Case Studies in Thyroid Cancer - Episode 8

Thyroid Cancer Treatment Guidelines

Andrew Gianoukakis, MD, reviews the NCCN guidelines for the treatment of patients with thyroid cancer.

Lori Wirth, MD: Let’s go through the NCCN [National Comprehensive Cancer Network] guidelines quickly.

Andrew Gianoukakis, MD: These are the NCCN guidelines, 2020. Systemic therapy is considered for patients with progressive and/or symptomatic disease. Lenvatinib is preferred, but lenvatinib or sorafenib is used as first-line therapy. NTRK inhibitors, such as larotrectinib or entrectinib, are used for the small percentage of patients with an NTRK fusion. Selpercatinib or pralsetinib are used for patients with RET fusion-positive tumors, which is again the minority of patients. For pembrolizumab, although not proven terribly effective as a monotherapy, the NCCN guidelines suggest for a high tumor mutational burden PTC [papillary thyroid carcinoma] that pembrolizumab can be considered. In addition, we should always be on the lookout for the potential of clinical trials being something that would be appropriate for our patients. Importantly, these systemic therapies should be administered when the disease is systemic. We most definitely would like to treat disease that’s of limited spread, so individual localized disease, with either surgery or EBRT [external beam radiation therapy], as noted on the slide. Similarly, disease monitoring, as was mentioned for this case, may be appropriate in asymptomatic patients with indolent disease, assuming there are no brain metastases.

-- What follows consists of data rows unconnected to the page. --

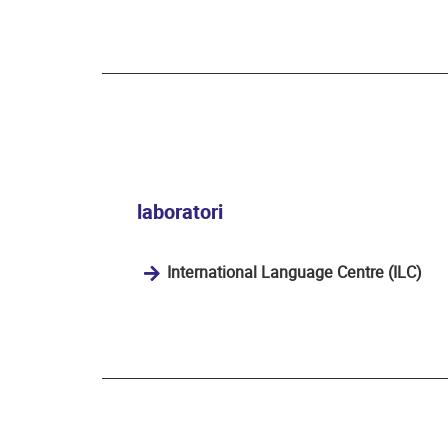
laboratori
International Language Centre (ILC)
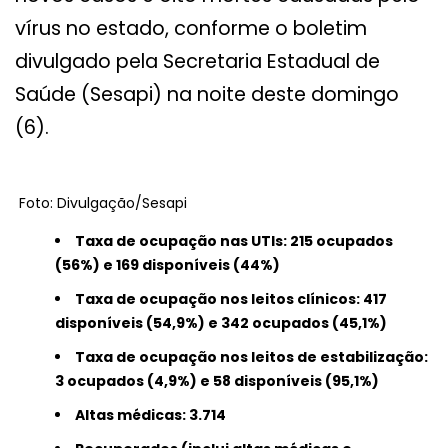
vírus no estado, conforme o boletim
divulgado pela Secretaria Estadual de
Saúde (Sesapi) na noite deste domingo
(6).
Foto: Divulgação/Sesapi
Taxa de ocupação nas UTIs: 215 ocupados
(56%) e 169 disponíveis (44%)
Taxa de ocupação nos leitos clínicos: 417
disponíveis (54,9%) e 342 ocupados (45,1%)
Taxa de ocupação nos leitos de estabilização:
3 ocupados (4,9%) e 58 disponíveis (95,1%)
Altas médicas: 3.714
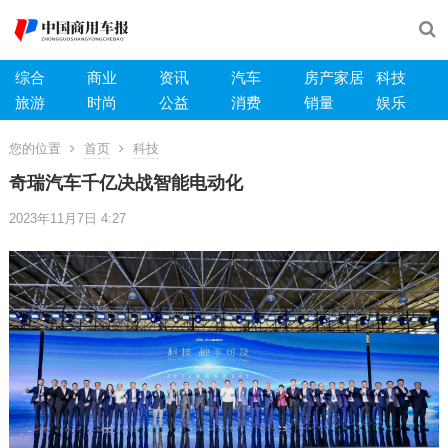
综合
商业
资讯
汽车
房产家居
科技
旅游
时尚
公益
消费
销量
娱乐
您的位置
首页
科技
奇瑞汽车千亿决战智能电动化
2023年11月7日 4:27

Lori Wirth, MD: I think we’ve talked a lot about when to start systemic therapy. The NCCN guidelines say progressive or symptomatic disease. One thing that I think is important is, you don’t want to wait until patients have symptomatic disease before starting. That will impact on their performance status, and we know that patients in whom lenvatinib is started when the performance status is 1 vs 0 don’t do as well and don’t have as good responses that last as long as they do when you start a little bit earlier, before patients have symptomatic disease. If a patient shows up in your office with symptomatic disease, then of course you absolutely do want to start a drug like lenvatinib, but you don’t want to wait until they have symptomatic disease. We’ve been talking about starting lenvatinib, and we’ve also talked a little bit about if there is an NTRK fusion or a RET fusion. But if there aren’t those actionable fusions when you do start therapy, which therapy do you use? Marcia, you already said lenvatinib is in general your first-line go-to drug. Andrew, how about you?

Andrew Gianoukakis, MD: I agree. Lenvatinib, as Marcia noted, is the most efficacious drug, and I reach for lenvatinib first also.

Lori Wirth, MD: Let’s talk a little bit more about the lung metastases. Andrew, you mentioned the anatomical consideration, if something is about to cause airway obstruction. Apart from those, just with the lung nodules, the volume of disease that was described in this patient, I’m wondering if that colors your thought process at all in terms of when to start therapy. Marcia, do you want to field that question?

Marcia Brose, MD: Bone metastasis gets me nervous because once they go to the bone, they tend to like to go to the bone even more. I might treat with Zometa [zoledronic acid] and give some radiation to 1 lesion, but if they’ve shown a propensity to bone metastasis, I tend to start a little bit earlier because the next one could be a fracture. There’s that concern, and in the lungs, the pleura is also a very problematic area as well where symptoms can develop overnight without much apparent burden of disease. It’s probably when it’s in the pleura, it’s coating the whole lung. We just can’t really appreciate that on a scan. I think that we’ve probably pretty much covered this; I think that lung metastases by themselves tend to respond very well. If somebody has lung-only disease, they often do very well. It’s those other areas that we’ve talked about that make me concerned a little bit more.

This transcript has been edited for clarity.